→ **Exercise details**: Would you count how many lines of the material below hold the string "input"? Give only the number.

%%

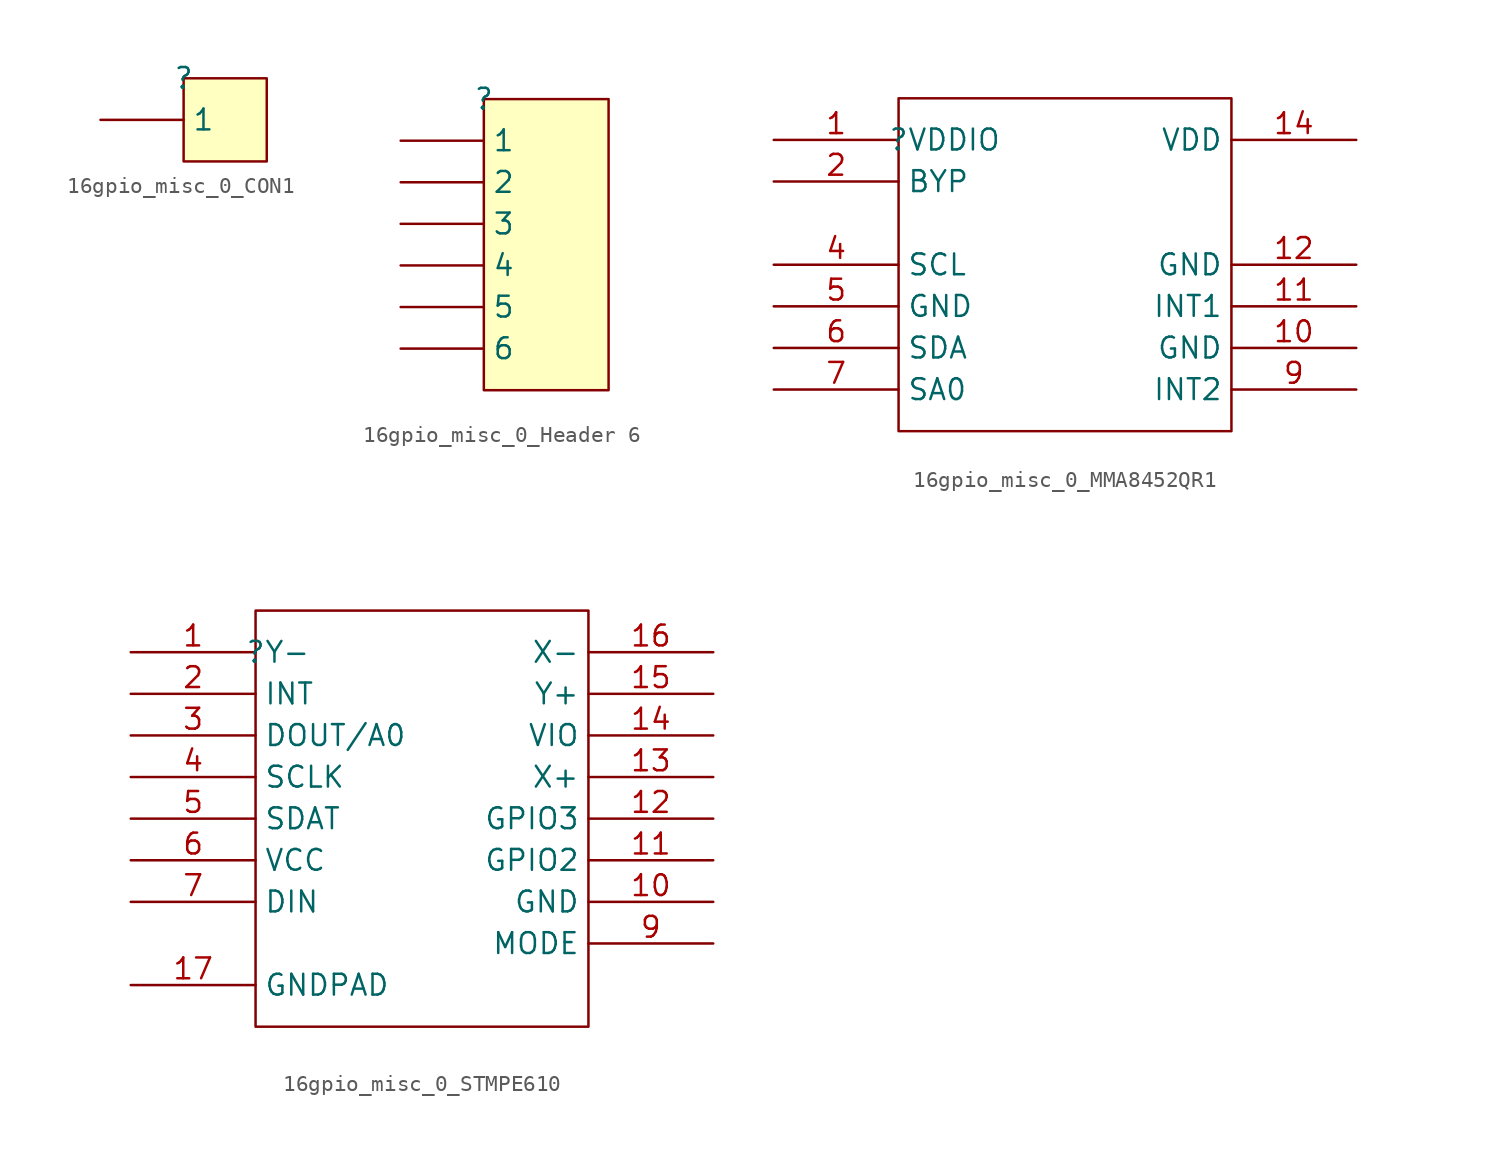
<source format=kicad_sym>
(kicad_symbol_lib
  (version 20220914)
  (generator kicad_symbol_editor)
  (symbol "16gpio_misc_0_CON1"
    (property "Reference" ""
      (at 0 0 0)
      (effects (font (size 1.27 1.27))))
    (property "Value" ""
      (at 0 0 0)
      (effects (font (size 1.27 1.27))))
    (symbol "16gpio_misc_0_CON1_1_0"
      (rectangle (start 5.08 0) (end 0 -5.08) (stroke (width 0) (type solid)) (fill (type background)))
      (pin passive line (at -5.08 -2.54 0) (length 5.08) (name "1" (effects (font (size 1.27 1.27)))) (number "1" (effects (font (size 0 0)))))))
  (symbol "16gpio_misc_0_Header 6"
    (property "Reference" ""
      (at 0 0 0)
      (effects (font (size 1.27 1.27))))
    (property "Value" ""
      (at 0 0 0)
      (effects (font (size 1.27 1.27))))
    (symbol "16gpio_misc_0_Header 6_1_0"
      (rectangle (start 7.62 0) (end 0 -17.78) (stroke (width 0) (type solid)) (fill (type background)))
      (pin passive line (at -5.08 -2.54 0) (length 5.08) (name "1" (effects (font (size 1.27 1.27)))) (number "1" (effects (font (size 0 0)))))
      (pin passive line (at -5.08 -5.08 0) (length 5.08) (name "2" (effects (font (size 1.27 1.27)))) (number "2" (effects (font (size 0 0)))))
      (pin passive line (at -5.08 -7.62 0) (length 5.08) (name "3" (effects (font (size 1.27 1.27)))) (number "3" (effects (font (size 0 0)))))
      (pin passive line (at -5.08 -10.16 0) (length 5.08) (name "4" (effects (font (size 1.27 1.27)))) (number "4" (effects (font (size 0 0)))))
      (pin passive line (at -5.08 -12.7 0) (length 5.08) (name "5" (effects (font (size 1.27 1.27)))) (number "5" (effects (font (size 0 0)))))
      (pin passive line (at -5.08 -15.24 0) (length 5.08) (name "6" (effects (font (size 1.27 1.27)))) (number "6" (effects (font (size 0 0)))))))
  (symbol "16gpio_misc_0_MMA8452QR1"
    (property "Reference" ""
      (at 0 0 0)
      (effects (font (size 1.27 1.27))))
    (property "Value" ""
      (at 0 0 0)
      (effects (font (size 1.27 1.27))))
    (symbol "16gpio_misc_0_MMA8452QR1_1_0"
      (rectangle (start 20.32 2.54) (end 0 -17.78) (stroke (width 0) (type solid)) (fill (type none)))
      (pin power_in line (at -7.62 0 0) (length 7.62) (name "VDDIO" (effects (font (size 1.27 1.27)))) (number "1" (effects (font (size 1.27 1.27)))))
      (pin power_in line (at 27.94 -12.7 180) (length 7.62) (name "GND" (effects (font (size 1.27 1.27)))) (number "10" (effects (font (size 1.27 1.27)))))
      (pin output line (at 27.94 -10.16 180) (length 7.62) (name "INT1" (effects (font (size 1.27 1.27)))) (number "11" (effects (font (size 1.27 1.27)))))
      (pin power_in line (at 27.94 -7.62 180) (length 7.62) (name "GND" (effects (font (size 1.27 1.27)))) (number "12" (effects (font (size 1.27 1.27)))))
      (pin power_in line (at 27.94 0 180) (length 7.62) (name "VDD" (effects (font (size 1.27 1.27)))) (number "14" (effects (font (size 1.27 1.27)))))
      (pin passive line (at -7.62 -2.54 0) (length 7.62) (name "BYP" (effects (font (size 1.27 1.27)))) (number "2" (effects (font (size 1.27 1.27)))))
      (pin open_collector line (at -7.62 -7.62 0) (length 7.62) (name "SCL" (effects (font (size 1.27 1.27)))) (number "4" (effects (font (size 1.27 1.27)))))
      (pin power_in line (at -7.62 -10.16 0) (length 7.62) (name "GND" (effects (font (size 1.27 1.27)))) (number "5" (effects (font (size 1.27 1.27)))))
      (pin open_collector line (at -7.62 -12.7 0) (length 7.62) (name "SDA" (effects (font (size 1.27 1.27)))) (number "6" (effects (font (size 1.27 1.27)))))
      (pin input line (at -7.62 -15.24 0) (length 7.62) (name "SA0" (effects (font (size 1.27 1.27)))) (number "7" (effects (font (size 1.27 1.27)))))
      (pin output line (at 27.94 -15.24 180) (length 7.62) (name "INT2" (effects (font (size 1.27 1.27)))) (number "9" (effects (font (size 1.27 1.27)))))))
  (symbol "16gpio_misc_0_STMPE610"
    (property "Reference" ""
      (at 0 0 0)
      (effects (font (size 1.27 1.27))))
    (property "Value" ""
      (at 0 0 0)
      (effects (font (size 1.27 1.27))))
    (symbol "16gpio_misc_0_STMPE610_1_0"
      (rectangle (start 20.32 2.54) (end 0 -22.86) (stroke (width 0) (type solid)) (fill (type none)))
      (pin passive line (at -7.62 0 0) (length 7.62) (name "Y-" (effects (font (size 1.27 1.27)))) (number "1" (effects (font (size 1.27 1.27)))))
      (pin power_in line (at 27.94 -15.24 180) (length 7.62) (name "GND" (effects (font (size 1.27 1.27)))) (number "10" (effects (font (size 1.27 1.27)))))
      (pin bidirectional line (at 27.94 -12.7 180) (length 7.62) (name "GPIO2" (effects (font (size 1.27 1.27)))) (number "11" (effects (font (size 1.27 1.27)))))
      (pin bidirectional line (at 27.94 -10.16 180) (length 7.62) (name "GPIO3" (effects (font (size 1.27 1.27)))) (number "12" (effects (font (size 1.27 1.27)))))
      (pin passive line (at 27.94 -7.62 180) (length 7.62) (name "X+" (effects (font (size 1.27 1.27)))) (number "13" (effects (font (size 1.27 1.27)))))
      (pin power_in line (at 27.94 -5.08 180) (length 7.62) (name "VIO" (effects (font (size 1.27 1.27)))) (number "14" (effects (font (size 1.27 1.27)))))
      (pin passive line (at 27.94 -2.54 180) (length 7.62) (name "Y+" (effects (font (size 1.27 1.27)))) (number "15" (effects (font (size 1.27 1.27)))))
      (pin passive line (at 27.94 0 180) (length 7.62) (name "X-" (effects (font (size 1.27 1.27)))) (number "16" (effects (font (size 1.27 1.27)))))
      (pin power_in line (at -7.62 -20.32 0) (length 7.62) (name "GNDPAD" (effects (font (size 1.27 1.27)))) (number "17" (effects (font (size 1.27 1.27)))))
      (pin open_collector line (at -7.62 -2.54 0) (length 7.62) (name "INT" (effects (font (size 1.27 1.27)))) (number "2" (effects (font (size 1.27 1.27)))))
      (pin bidirectional line (at -7.62 -5.08 0) (length 7.62) (name "DOUT/A0" (effects (font (size 1.27 1.27)))) (number "3" (effects (font (size 1.27 1.27)))))
      (pin bidirectional line (at -7.62 -7.62 0) (length 7.62) (name "SCLK" (effects (font (size 1.27 1.27)))) (number "4" (effects (font (size 1.27 1.27)))))
      (pin bidirectional line (at -7.62 -10.16 0) (length 7.62) (name "SDAT" (effects (font (size 1.27 1.27)))) (number "5" (effects (font (size 1.27 1.27)))))
      (pin power_in line (at -7.62 -12.7 0) (length 7.62) (name "VCC" (effects (font (size 1.27 1.27)))) (number "6" (effects (font (size 1.27 1.27)))))
      (pin input line (at -7.62 -15.24 0) (length 7.62) (name "DIN" (effects (font (size 1.27 1.27)))) (number "7" (effects (font (size 1.27 1.27)))))
      (pin input line (at 27.94 -17.78 180) (length 7.62) (name "MODE" (effects (font (size 1.27 1.27)))) (number "9" (effects (font (size 1.27 1.27))))))))
</source>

%%

→ **Exercise response**: 3